ABOUT THIS TASK
Scan the records below for the line with "index pip: (136, 115)" and the line with "pinky dip: (986, 1219)", and retype that range exactly, both ends included, pictures excepted.

MATERIAL PROVIDED
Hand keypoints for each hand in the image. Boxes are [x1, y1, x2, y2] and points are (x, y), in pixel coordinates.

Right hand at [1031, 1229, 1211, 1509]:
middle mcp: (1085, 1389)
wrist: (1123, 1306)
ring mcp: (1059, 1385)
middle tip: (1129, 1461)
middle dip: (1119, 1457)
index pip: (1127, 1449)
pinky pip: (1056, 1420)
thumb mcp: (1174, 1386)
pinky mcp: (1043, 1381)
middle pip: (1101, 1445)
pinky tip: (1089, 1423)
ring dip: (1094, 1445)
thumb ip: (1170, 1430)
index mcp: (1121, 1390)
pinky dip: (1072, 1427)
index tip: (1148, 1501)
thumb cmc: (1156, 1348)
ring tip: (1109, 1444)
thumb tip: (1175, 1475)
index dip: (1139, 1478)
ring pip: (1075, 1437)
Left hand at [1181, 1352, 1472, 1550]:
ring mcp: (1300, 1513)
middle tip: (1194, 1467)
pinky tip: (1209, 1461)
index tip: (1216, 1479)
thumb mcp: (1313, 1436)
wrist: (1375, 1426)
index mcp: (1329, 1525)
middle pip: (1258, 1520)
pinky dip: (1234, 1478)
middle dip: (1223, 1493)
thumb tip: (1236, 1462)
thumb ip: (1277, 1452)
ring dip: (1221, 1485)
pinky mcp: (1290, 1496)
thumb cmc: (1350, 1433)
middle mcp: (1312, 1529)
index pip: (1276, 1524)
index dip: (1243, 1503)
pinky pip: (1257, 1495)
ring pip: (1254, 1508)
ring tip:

* * *

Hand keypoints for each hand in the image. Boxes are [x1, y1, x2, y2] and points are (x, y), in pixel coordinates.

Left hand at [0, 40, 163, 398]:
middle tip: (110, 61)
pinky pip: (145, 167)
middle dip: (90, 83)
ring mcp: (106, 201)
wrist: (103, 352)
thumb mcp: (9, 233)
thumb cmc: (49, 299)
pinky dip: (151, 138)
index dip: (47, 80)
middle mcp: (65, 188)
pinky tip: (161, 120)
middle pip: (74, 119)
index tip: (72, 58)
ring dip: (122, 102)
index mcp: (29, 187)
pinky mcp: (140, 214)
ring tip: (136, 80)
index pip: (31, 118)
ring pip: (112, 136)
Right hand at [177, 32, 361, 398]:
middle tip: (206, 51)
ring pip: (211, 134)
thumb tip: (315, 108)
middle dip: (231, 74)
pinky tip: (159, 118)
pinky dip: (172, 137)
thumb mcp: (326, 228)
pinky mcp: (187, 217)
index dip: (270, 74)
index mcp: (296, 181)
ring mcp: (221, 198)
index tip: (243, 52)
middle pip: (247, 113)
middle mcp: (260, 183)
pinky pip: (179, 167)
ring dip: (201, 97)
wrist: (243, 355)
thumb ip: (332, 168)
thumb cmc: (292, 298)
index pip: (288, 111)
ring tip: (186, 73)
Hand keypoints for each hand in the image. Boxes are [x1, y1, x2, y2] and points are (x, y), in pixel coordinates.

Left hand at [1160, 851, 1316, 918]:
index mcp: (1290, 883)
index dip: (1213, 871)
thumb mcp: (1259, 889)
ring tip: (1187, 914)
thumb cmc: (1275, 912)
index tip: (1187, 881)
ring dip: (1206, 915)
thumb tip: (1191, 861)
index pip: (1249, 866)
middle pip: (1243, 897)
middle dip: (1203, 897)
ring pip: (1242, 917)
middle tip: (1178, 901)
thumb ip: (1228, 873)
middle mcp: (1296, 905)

--

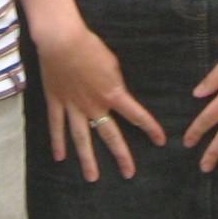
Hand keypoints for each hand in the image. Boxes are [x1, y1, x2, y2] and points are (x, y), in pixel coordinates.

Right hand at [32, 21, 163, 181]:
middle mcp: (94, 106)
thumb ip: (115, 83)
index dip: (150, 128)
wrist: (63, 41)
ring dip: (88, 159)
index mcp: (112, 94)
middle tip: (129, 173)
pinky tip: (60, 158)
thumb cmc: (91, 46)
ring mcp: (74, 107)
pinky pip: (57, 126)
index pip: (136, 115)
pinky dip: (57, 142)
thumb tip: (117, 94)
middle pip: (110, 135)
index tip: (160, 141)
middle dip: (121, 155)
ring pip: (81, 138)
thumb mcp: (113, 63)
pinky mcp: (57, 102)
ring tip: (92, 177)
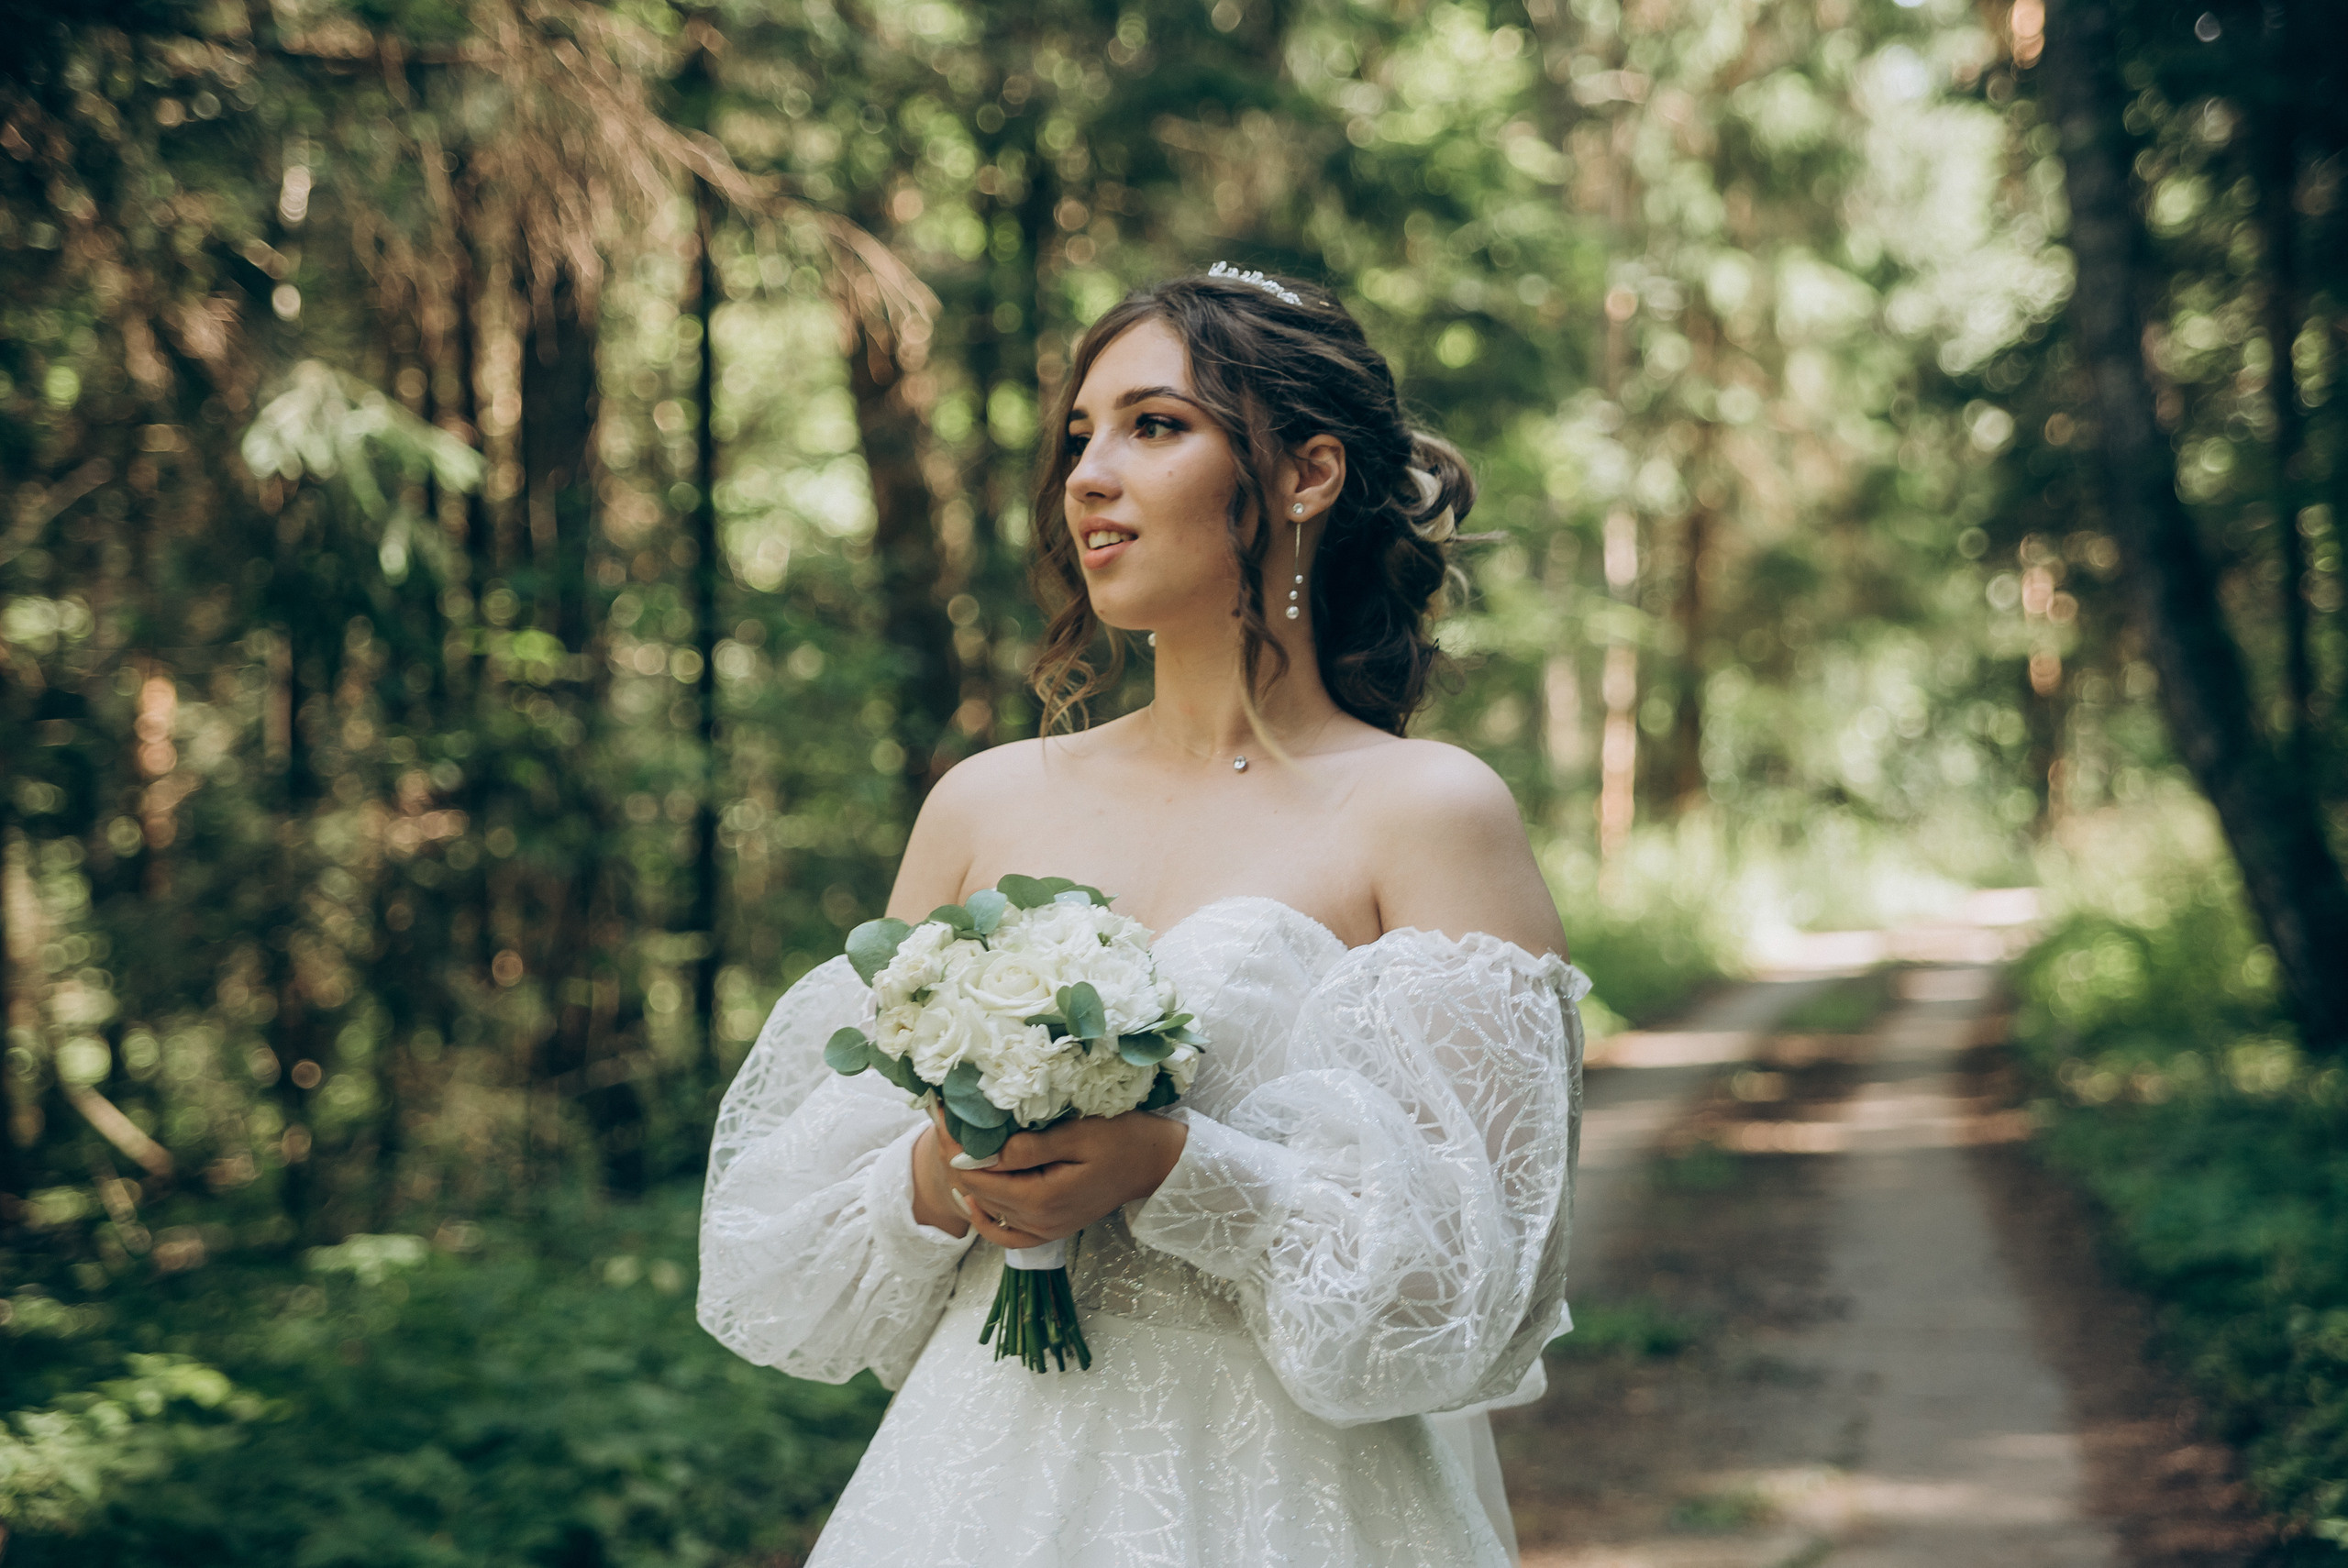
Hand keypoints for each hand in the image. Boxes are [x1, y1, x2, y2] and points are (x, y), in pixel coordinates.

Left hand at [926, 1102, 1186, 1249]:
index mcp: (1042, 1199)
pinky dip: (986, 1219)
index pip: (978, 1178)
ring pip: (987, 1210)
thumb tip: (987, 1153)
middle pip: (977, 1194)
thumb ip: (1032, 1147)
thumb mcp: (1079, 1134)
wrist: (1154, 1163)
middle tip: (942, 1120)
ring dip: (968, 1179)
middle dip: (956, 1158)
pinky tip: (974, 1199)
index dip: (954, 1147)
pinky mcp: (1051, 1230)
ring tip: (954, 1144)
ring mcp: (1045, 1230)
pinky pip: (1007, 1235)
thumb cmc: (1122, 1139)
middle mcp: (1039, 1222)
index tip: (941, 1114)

EXERCISE SOLUTION
index pip: (136, 115)
pinky dip: (57, 142)
thumb tip: (117, 94)
middle pip: (110, 135)
index tip: (160, 141)
middle dip: (121, 155)
ring pip: (81, 138)
thumb mcp: (113, 63)
pinky mcp: (57, 102)
ring tip: (92, 177)
Hand keypoints for each hand in the image. Boxes are [x1, y1, x2, y2] and points are (x, y), in pixel coordinates.

Left hand at [926, 1102, 1186, 1249]:
index mcp: (1042, 1199)
pinky dip: (986, 1219)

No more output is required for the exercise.